Starting Over in Cybersecurity: Advice I Wish I’d Had
Learn the Business, Be Intentional, Find a Mentor and Build Non-Technical Skills.
I entered cybersecurity much like I’ve approached every major career move – by being open to opportunity. That willingness to explore new paths has always served me well. My background in education became the anchor for everything I do in cyber today, shaping how I teach, communicate and design programs that make security concepts accessible to diverse audiences.
I wouldn’t trade the journey that brought me here, but after a recent conversation with my older child, who is pursuing their bachelor’s degree in cybersecurity and dreams of becoming a penetration tester, I found myself reflecting: If I were starting all over again, what would I do differently?
Learn the Business Before the Tools
Early in my journey, I believed that cybersecurity was all about finishing that degree program.

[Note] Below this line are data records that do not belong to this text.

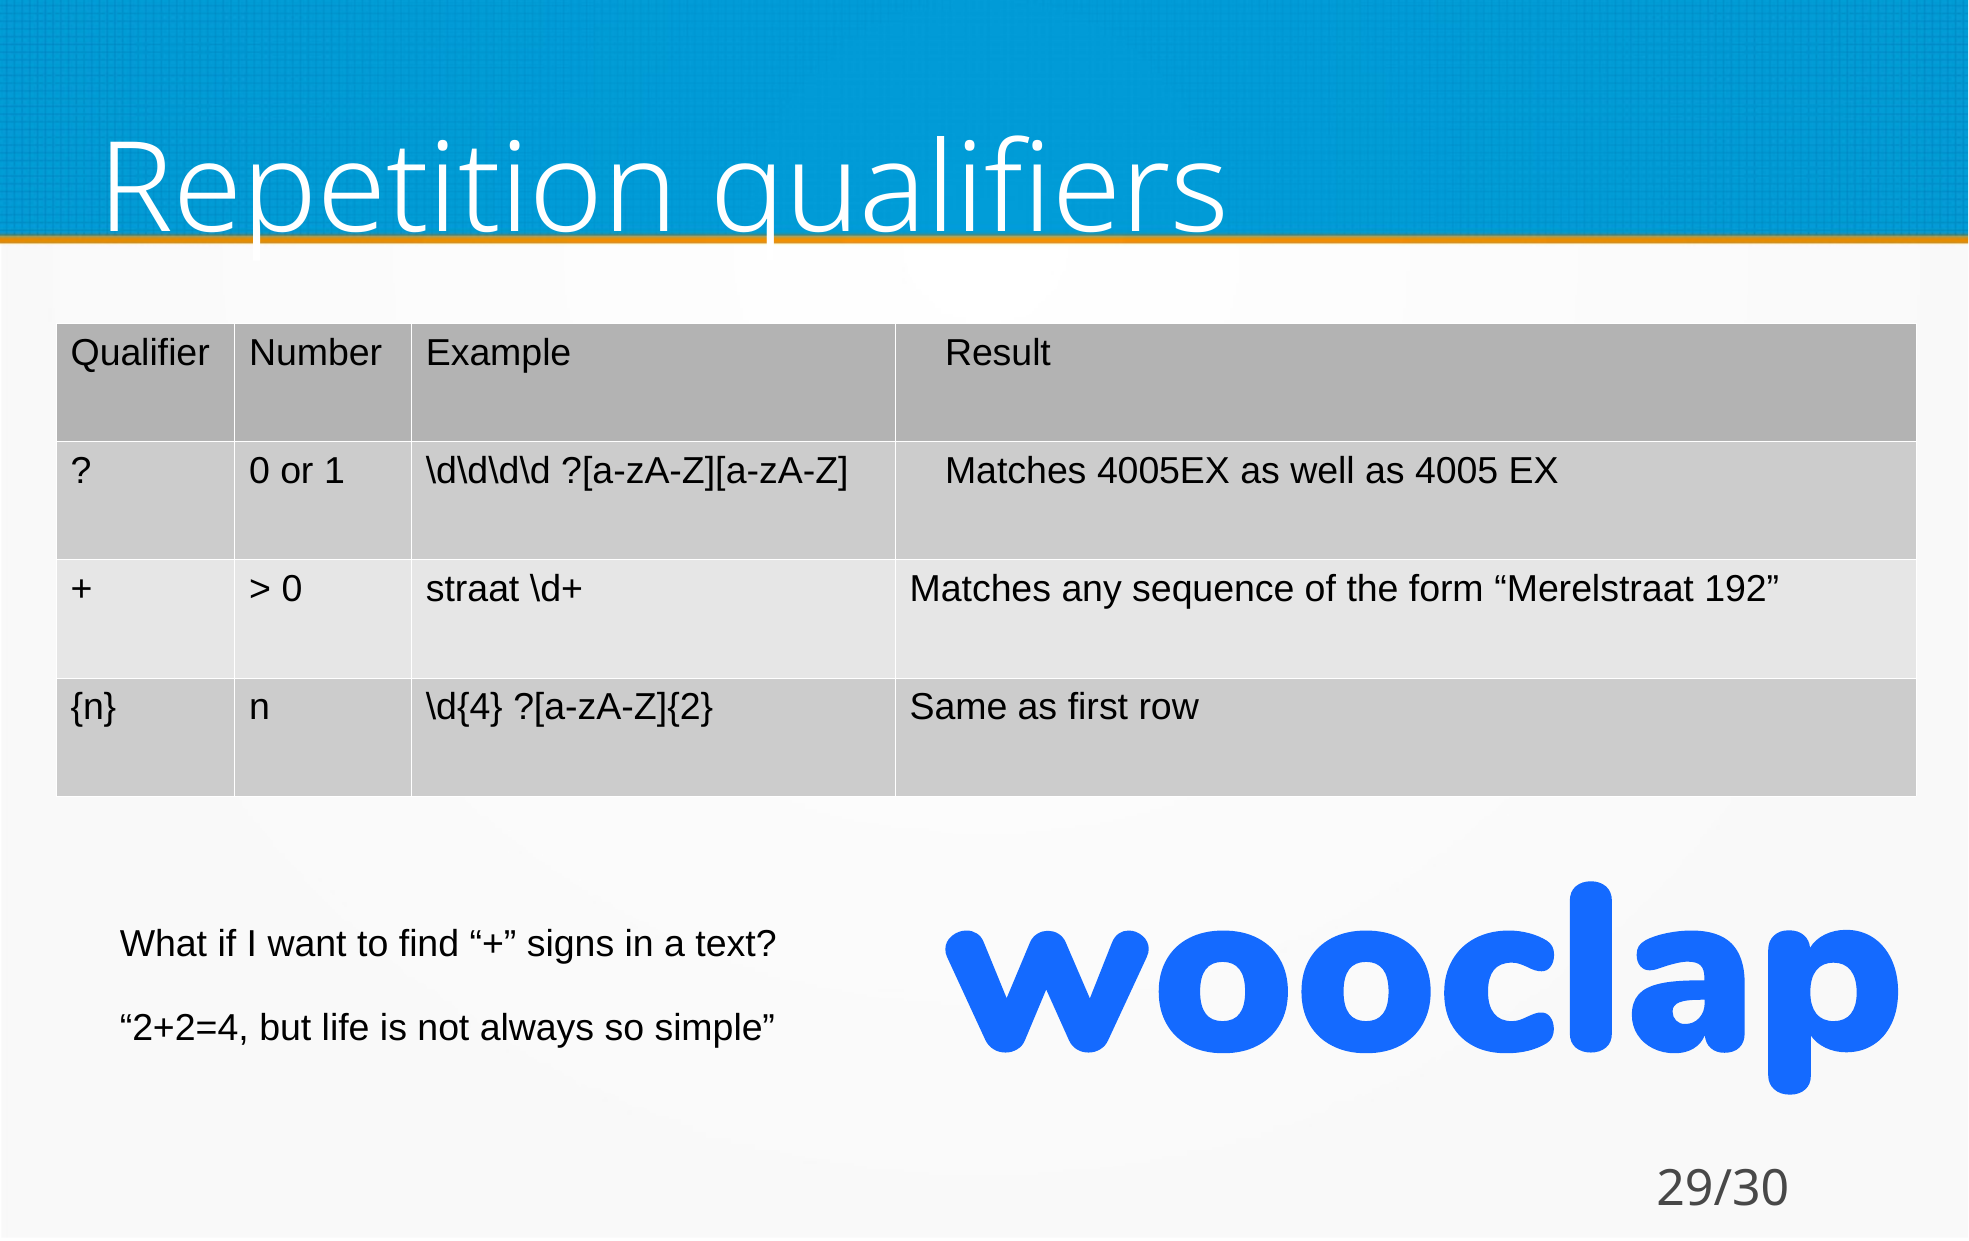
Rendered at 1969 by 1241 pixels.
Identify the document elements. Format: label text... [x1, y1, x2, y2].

table_cell Matches 4005EX as well as 4005 EX [896, 442, 1916, 559]
title Repetition qualifiers [98, 49, 1870, 257]
table_cell straat \d+ [412, 560, 895, 678]
table_header Number [235, 324, 411, 441]
table_cell + [57, 560, 234, 678]
table_cell \d{4} ?[a-zA-Z]{2} [412, 679, 895, 796]
table_cell 0 or 1 [235, 442, 411, 559]
table_header Qualifier [57, 324, 234, 441]
table_cell ? [57, 442, 234, 559]
table_cell Same as first row [896, 679, 1916, 796]
picture [0, 233, 1969, 1241]
table_cell n [235, 679, 411, 796]
text_box What if I want to find “+” signs in a text? “2+2=4, but life is not always so simple” [105, 915, 945, 1056]
table_cell \d\d\d\d ?[a-zA-Z][a-zA-Z] [412, 442, 895, 559]
table_header Result [896, 324, 1916, 441]
table_cell {n} [57, 679, 234, 796]
table_cell Matches any sequence of the form “Merelstraat 192” [896, 560, 1916, 678]
table_cell > 0 [235, 560, 411, 678]
table_header Example [412, 324, 895, 441]
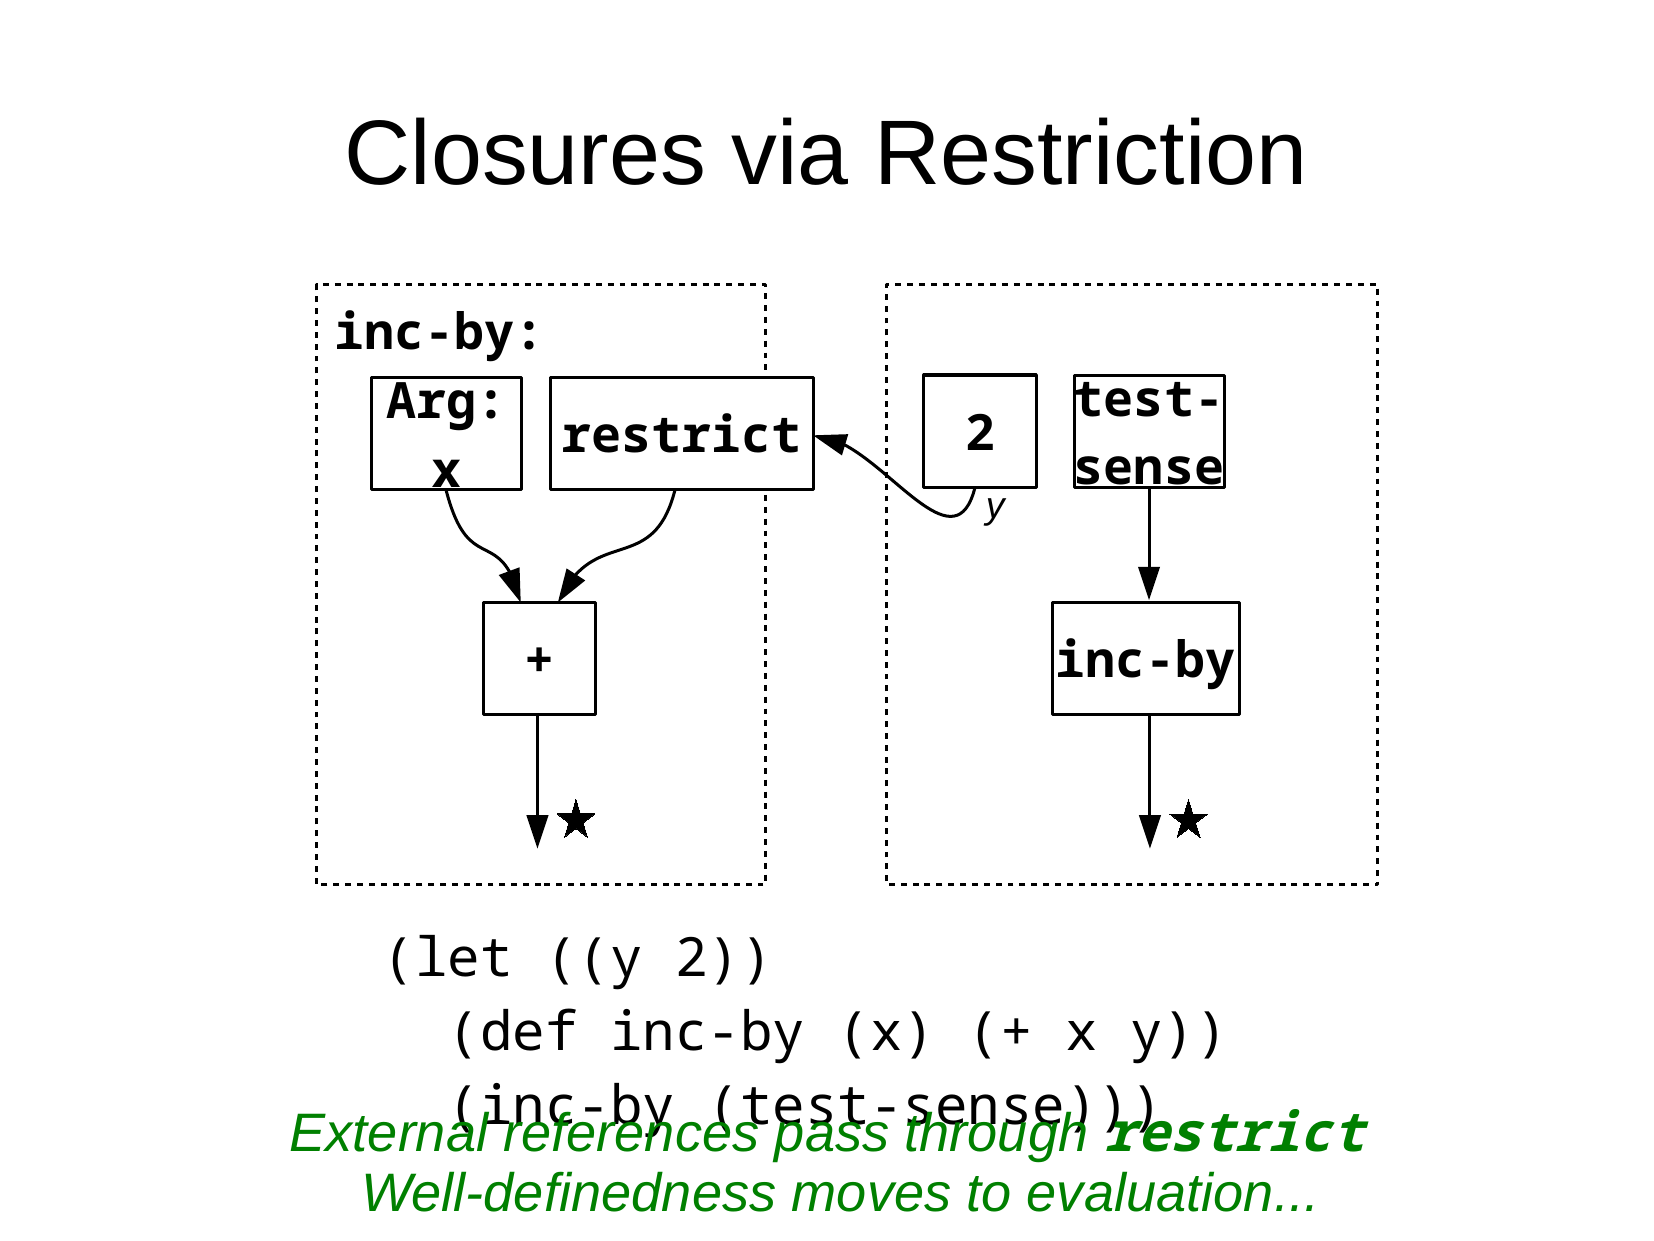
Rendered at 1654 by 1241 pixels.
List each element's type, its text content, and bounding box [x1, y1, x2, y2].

text_box inc-by [1052, 602, 1240, 715]
text_box 2 [923, 375, 1037, 488]
text_box [1169, 799, 1208, 838]
text_box [557, 799, 595, 838]
list External references pass through restrict [82, 1093, 1572, 1163]
text_box inc-by: [316, 288, 563, 354]
text_box Well-definedness moves to evaluation... [241, 1162, 1441, 1224]
text_box (let ((y 2)) (def inc-by (x) (+ x y)) (inc-by (test-sense))) [382, 918, 1271, 1081]
text_box test- sense [1074, 375, 1225, 488]
text_box y [970, 477, 1009, 535]
text_box Arg: x [371, 377, 522, 490]
text_box + [483, 602, 596, 715]
text_box restrict [550, 377, 814, 490]
title Closures via Restriction [82, 49, 1571, 257]
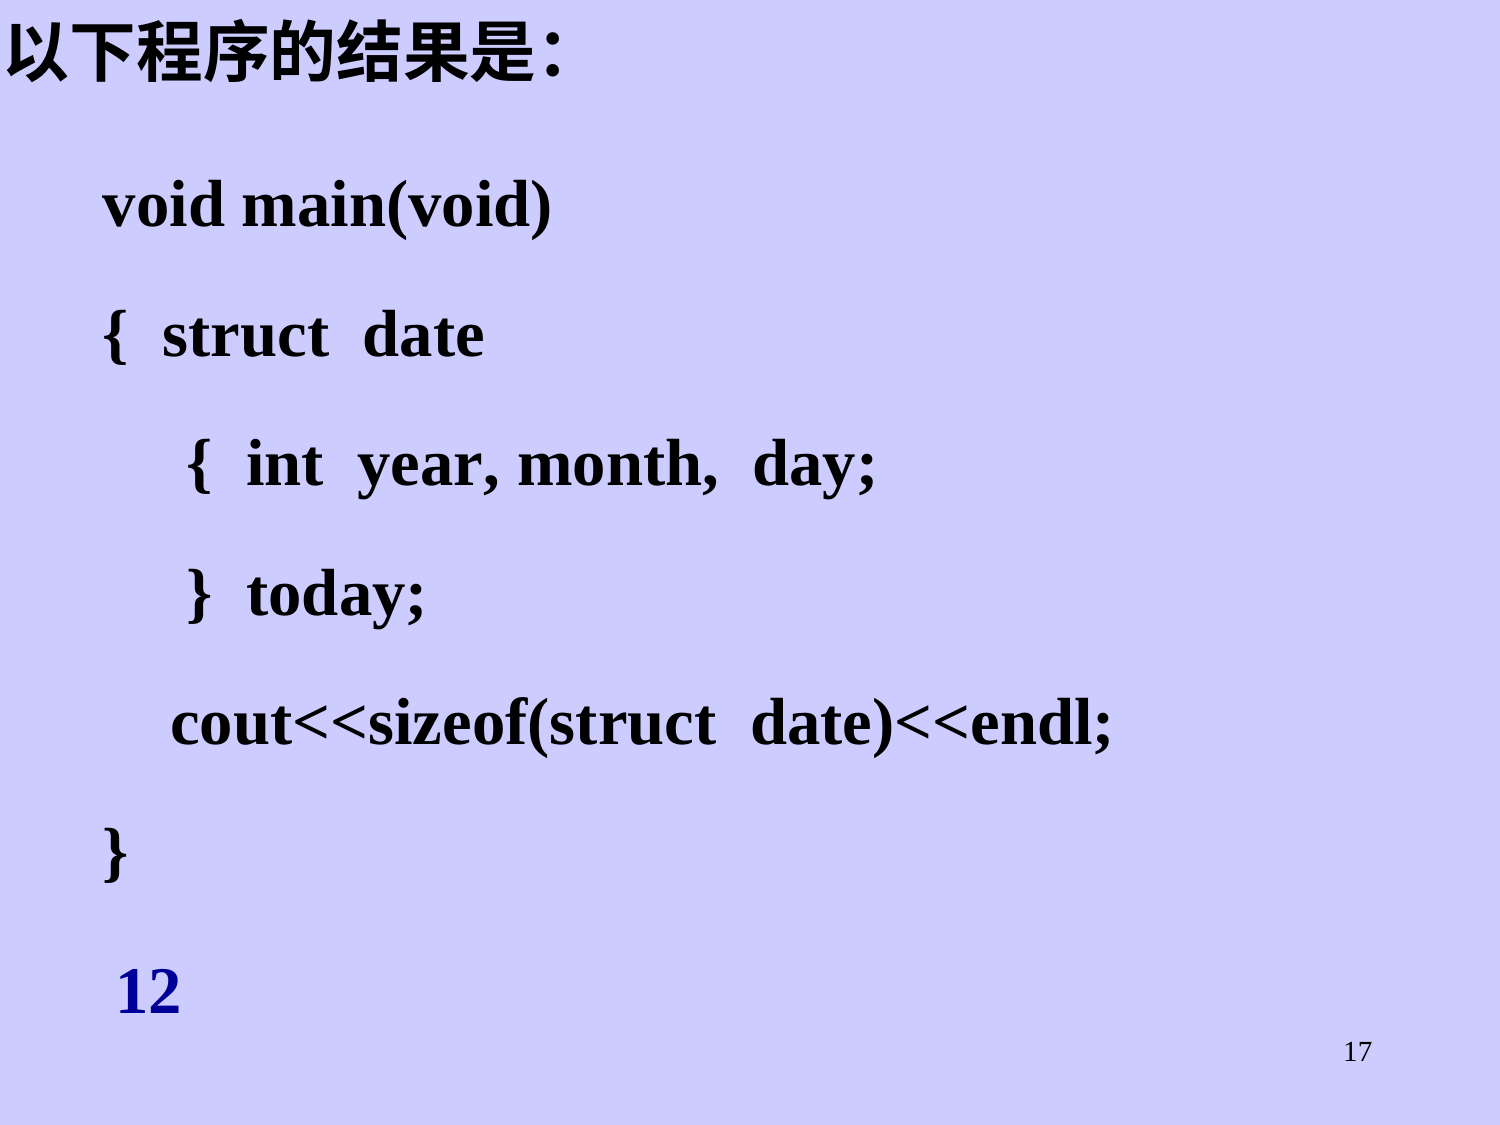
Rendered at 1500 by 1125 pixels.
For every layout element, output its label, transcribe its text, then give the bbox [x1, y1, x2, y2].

text_box <编号> [1074, 1025, 1388, 1101]
text_box void main(void) { struct date { int year, month, day; } today; cout<<sizeof(struct date)<<endl; } [99, 149, 1276, 890]
text_box 12 [112, 937, 326, 1030]
text_box 以下程序的结果是： [0, 0, 1463, 92]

I thought success depended on knowing every tool, every exploit and every defense. I was wrong. The longer I’ve worked in this field, the clearer it’s become that cybersecurity is a business function first and a technical specialty second. The professionals who stand out are those who understand how security supports operations, mitigates financial and reputational risk and builds trust across the enterprise.
If I were beginning again, I would start by learning how organizations work – their people, processes and priorities – before focusing on technical stacks. I know it may not sound as exciting as getting your hands dirty, but understanding how to translate technical findings into business risk is what truly differentiates a professional from a technician.
Specialize With Intention
It’s easy to feel overwhelmed by the sheer breadth of cybersecurity. You can spend years learning and still feel like you’re behind. I wish I had known that you don’t have to know everything. Exploring widely is important, but specializing with intention is where you find long-term satisfaction.
I’d advise newcomers to follow their curiosity long enough to discover their strengths. Whether it’s governance and compliance, incident response, operational technology or human risk management, depth matters. Mastery in a focused area allows you to contribute meaningfully and opens doors to collaboration with other experts who complement your skills.
Seek Mentorship and Be Coachable
I cannot overstate how much a good mentor accelerates growth. Looking back, I was fortunate to have colleagues who took time to guide me, but I didn’t always recognize the value of purposeful and consistent mentorship early enough. Bear in mind that a mentor’s role isn’t to hand you answers. It’s to ask better questions, challenge assumptions and model professional resilience.
Being coachable is equally important. The cybersecurity field is full of brilliant minds, but the most successful professionals I’ve met are also the most teachable. They listen, adapt and remain open to new ways of thinking. That humility is a strength, not a weakness.
Balance Certifications With Competence
Certifications can open doors, but they are not the destination. Early in a cyber career, it’s easy to chase credentials without fully absorbing the knowledge they represent. If I were starting today, I would focus on mastering the underlying concepts – networking, system architecture, risk management – before worrying about which letters come after my name.
Hands-on experience remains the gold standard. Participate in labs, capture-the-flag exercises or community projects. Learn how systems break and how they recover. Competence built through experience not only validates certifications but also gives them meaning.
Build Communication and Emotional Intelligence Early
Technical skill gets you noticed; communication keeps you employed. Every day, I use my teaching background to bridge the gap between technical depth and human understanding. The most impactful cybersecurity professionals can explain complex issues in ways that make sense to executives, engineers and users alike.
I would tell my younger self to invest just as much time in developing emotional intelligence as in learning security frameworks. Understand human behavior, cultivate empathy and learn to read a room. Influence, not authority, is the key to advancing security culture.
View Cybersecurity as a Lifelong Learning Journey
Cybersecurity is never static. The field changes faster than any single person can keep up with, which is both humbling and exciting. If I were starting today, I would remind myself that the goal is not to “arrive” but to stay curious and adaptable.
Every breach, innovation or regulation creates new learning opportunities. The professionals who thrive are those who embrace that dynamism, who find motivation not in mastering a single skill but in continuously expanding their perspective.
Closing Thought
When I think about my child’s enthusiasm for their future in cybersecurity, I’m inspired by what this next generation will bring. If I could go back and give my younger self one piece of advice, it would be this: Don’t focus on getting everything right. Focus on getting better every day. Cybersecurity isn’t about perfection. It is about persistence, curiosity and a commitment to protecting what matters.